You also assert that the contracts under which SAG-AFTRA has covered work performed by live theater companies for work that is recorded or transmitted to a live audience fall short of the standards set by the analogous AEA contracts. AEA has made this assertion on numerous occasions and each time SAG-AFTRA has responded by asking to see the analogous AEA contracts. AEA has yet to provide us with any of these agreements. We observe that SAG-AFTRA’s analogous agreements are all publicly available on our website.
In light of this history and the fundamental differences that appear to remain between us, we did not think it productive to continue exchanging drafts of a document where there is no meeting of the minds to memorialize. SAG-AFTRA is willing to grant a waiver over work made to be recorded and/or transmitted to a remote audience by traditional AEA signatories under the conditions set forth in our document. We are not willing to cede this jurisdiction to AEA on a permanent basis, nor will we limit our assertion of jurisdiction over this work to existing SAG-AFTRA signatories. It is also critically important to us that an interim accommodation on this point be truly interim and not serve as the basis on which AEA asserts jurisdiction over this work in the future.
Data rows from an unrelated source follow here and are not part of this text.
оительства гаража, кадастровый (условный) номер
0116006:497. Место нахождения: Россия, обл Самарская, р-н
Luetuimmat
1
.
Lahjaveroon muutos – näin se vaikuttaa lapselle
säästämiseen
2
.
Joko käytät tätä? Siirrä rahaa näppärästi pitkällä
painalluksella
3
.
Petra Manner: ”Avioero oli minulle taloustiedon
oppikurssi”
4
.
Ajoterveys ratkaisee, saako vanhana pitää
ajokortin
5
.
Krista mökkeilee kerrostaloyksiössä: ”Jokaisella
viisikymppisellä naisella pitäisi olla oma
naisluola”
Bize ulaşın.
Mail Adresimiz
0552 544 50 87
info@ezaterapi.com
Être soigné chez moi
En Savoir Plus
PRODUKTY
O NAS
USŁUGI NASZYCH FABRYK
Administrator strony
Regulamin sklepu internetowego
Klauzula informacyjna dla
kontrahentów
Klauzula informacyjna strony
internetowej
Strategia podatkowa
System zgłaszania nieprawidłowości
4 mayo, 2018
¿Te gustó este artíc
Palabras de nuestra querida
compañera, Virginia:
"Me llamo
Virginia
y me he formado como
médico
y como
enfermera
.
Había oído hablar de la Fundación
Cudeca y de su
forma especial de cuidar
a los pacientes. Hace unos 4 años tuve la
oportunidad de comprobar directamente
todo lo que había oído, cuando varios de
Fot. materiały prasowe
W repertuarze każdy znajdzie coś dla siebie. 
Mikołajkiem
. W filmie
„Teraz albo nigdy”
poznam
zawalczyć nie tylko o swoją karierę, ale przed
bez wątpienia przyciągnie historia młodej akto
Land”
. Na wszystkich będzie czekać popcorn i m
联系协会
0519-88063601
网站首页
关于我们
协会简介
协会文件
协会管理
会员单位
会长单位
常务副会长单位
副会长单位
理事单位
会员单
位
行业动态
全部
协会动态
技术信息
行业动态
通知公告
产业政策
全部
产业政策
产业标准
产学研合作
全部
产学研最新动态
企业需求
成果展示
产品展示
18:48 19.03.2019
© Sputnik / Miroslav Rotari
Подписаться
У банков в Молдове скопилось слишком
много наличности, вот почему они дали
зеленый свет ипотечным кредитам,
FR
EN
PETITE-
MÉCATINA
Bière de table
We believe that it is possible to accommodate AEA’s immediate needs during this pandemic without violating the foregoing principles. Our pandemic waiver document was an attempt to operationalize that belief. We remain motivated to take this step to support our sister union, particularly given that many AEA members are SAG-AFTRA members as well. If you agree that it is possible to address AEA’s legitimate concerns on an interim basis, then we believe it will indeed be worthwhile to reconvene the leadership of both unions to more clearly articulate the basis on which that can be done.
SAG-AFTRA says it’s still willing to give Equity that limited waiver to represent performers working on taped theatrical presentations, but the shows can’t be shown on television or on any of the main streaming platforms. “We are still willing to do so,” SAG-AFTRA said, “as long as it includes clear recognition of our historical jurisdiction over recorded and broadcast media.”